* TEXTO:
-*-

Analógica

La lengua con risa, dos veces lengua

Ilustración: Sofía Fernández Carrera

En la mayoría de sus contextos, el lenguaje humano suele estar asociado a la comunicación. Su vehículo —oral, escrito o signado— transporta una serie de mensajes que persiguen una decodificación, un entendimiento, entre unas personas y otras. ¿Pero qué sucede cuando el objetivo al que se aspira es justo el contrario? ¿Y si lo que queremos comunicar es precisamente la incomunicación en la que vivimos? ¿Y si solo se buscase jugar?

Hay escritores que, cuando se ponen estupendos, te dicen que quieren ser ininteligibles. A lo James Joyce con Finnegans Wake: diecisiete años escribiendo una obra de la que se sale con una versión muy incompleta de las cosas, por mucha estructura circular que se nos regale; una pieza inclasificable que, como en el teatro del absurdo, se acaba por entender porque no se ha entendido ni la mitad. Trabajo para los filólogos, un contigo pero sin ti, o un «sinmigo», que decían en Ocho apellidos vascos. Lo cierto es que el Finnegans logra embutir unos sesenta idiomas en su lenguaje onírico. Según Joyce, «cada sílaba se puede justificar». ¿Se burla de nosotros? Anthony Burgess lo definió como «una gran visión cómica, uno de los pocos libros del mundo capaces de hacernos reír en voz alta en casi cada página».

-*-

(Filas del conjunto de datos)
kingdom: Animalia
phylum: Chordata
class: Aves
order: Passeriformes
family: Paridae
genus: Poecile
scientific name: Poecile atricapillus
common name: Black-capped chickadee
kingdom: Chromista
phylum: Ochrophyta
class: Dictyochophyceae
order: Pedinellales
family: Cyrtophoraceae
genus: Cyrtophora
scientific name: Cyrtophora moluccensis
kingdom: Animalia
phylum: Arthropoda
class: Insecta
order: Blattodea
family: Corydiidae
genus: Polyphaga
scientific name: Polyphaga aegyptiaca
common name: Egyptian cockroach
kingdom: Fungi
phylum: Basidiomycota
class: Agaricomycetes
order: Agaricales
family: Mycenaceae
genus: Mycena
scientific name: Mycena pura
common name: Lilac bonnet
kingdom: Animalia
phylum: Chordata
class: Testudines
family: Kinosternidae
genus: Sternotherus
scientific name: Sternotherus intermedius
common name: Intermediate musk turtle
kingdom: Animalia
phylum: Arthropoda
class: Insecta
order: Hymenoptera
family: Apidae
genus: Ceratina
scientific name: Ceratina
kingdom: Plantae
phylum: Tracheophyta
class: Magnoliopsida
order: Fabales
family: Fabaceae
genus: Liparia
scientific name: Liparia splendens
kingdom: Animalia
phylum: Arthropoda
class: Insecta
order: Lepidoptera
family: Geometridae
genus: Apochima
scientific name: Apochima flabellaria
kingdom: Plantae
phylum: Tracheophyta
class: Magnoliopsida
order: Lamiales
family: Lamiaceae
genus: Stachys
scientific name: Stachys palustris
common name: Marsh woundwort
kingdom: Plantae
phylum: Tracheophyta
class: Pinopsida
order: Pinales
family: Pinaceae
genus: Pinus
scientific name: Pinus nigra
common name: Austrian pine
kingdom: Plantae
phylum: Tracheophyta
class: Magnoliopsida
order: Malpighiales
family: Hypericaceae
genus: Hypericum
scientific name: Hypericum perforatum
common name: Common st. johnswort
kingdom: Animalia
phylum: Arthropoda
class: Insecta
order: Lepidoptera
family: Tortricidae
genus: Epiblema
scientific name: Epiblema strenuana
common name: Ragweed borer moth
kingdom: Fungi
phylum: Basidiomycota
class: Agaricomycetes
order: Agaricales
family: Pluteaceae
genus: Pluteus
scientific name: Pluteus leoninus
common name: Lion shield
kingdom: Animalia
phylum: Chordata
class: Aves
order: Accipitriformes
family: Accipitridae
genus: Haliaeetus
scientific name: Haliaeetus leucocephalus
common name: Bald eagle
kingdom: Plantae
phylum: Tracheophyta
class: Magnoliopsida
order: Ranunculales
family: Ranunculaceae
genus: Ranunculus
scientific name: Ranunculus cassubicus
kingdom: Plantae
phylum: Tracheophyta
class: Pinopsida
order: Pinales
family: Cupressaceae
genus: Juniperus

-*-

* QUÉ HARÁS:
A. Según el texto, ¿cuántos años pasó James Joyce escribiendo Finnegans Wake?
B. Transcribe del texto todo lo que va desde "Ilustración: Sofía Fernández" hasta "se buscase jugar?".
C. Traduce al inglés esta oración del texto: «Lo cierto es que el Finnegans logra embutir unos sesenta idiomas en su lenguaje onírico».

* SOLUCIONES:
A. Diecisiete años.

B.
Ilustración: Sofía Fernández Carrera

En la mayoría de sus contextos, el lenguaje humano suele estar asociado a la comunicación. Su vehículo —oral, escrito o signado— transporta una serie de mensajes que persiguen una decodificación, un entendimiento, entre unas personas y otras. ¿Pero qué sucede cuando el objetivo al que se aspira es justo el contrario? ¿Y si lo que queremos comunicar es precisamente la incomunicación en la que vivimos? ¿Y si solo se buscase jugar?

C. The truth is that the Finnegans manages to cram some sixty languages into its dreamlike language.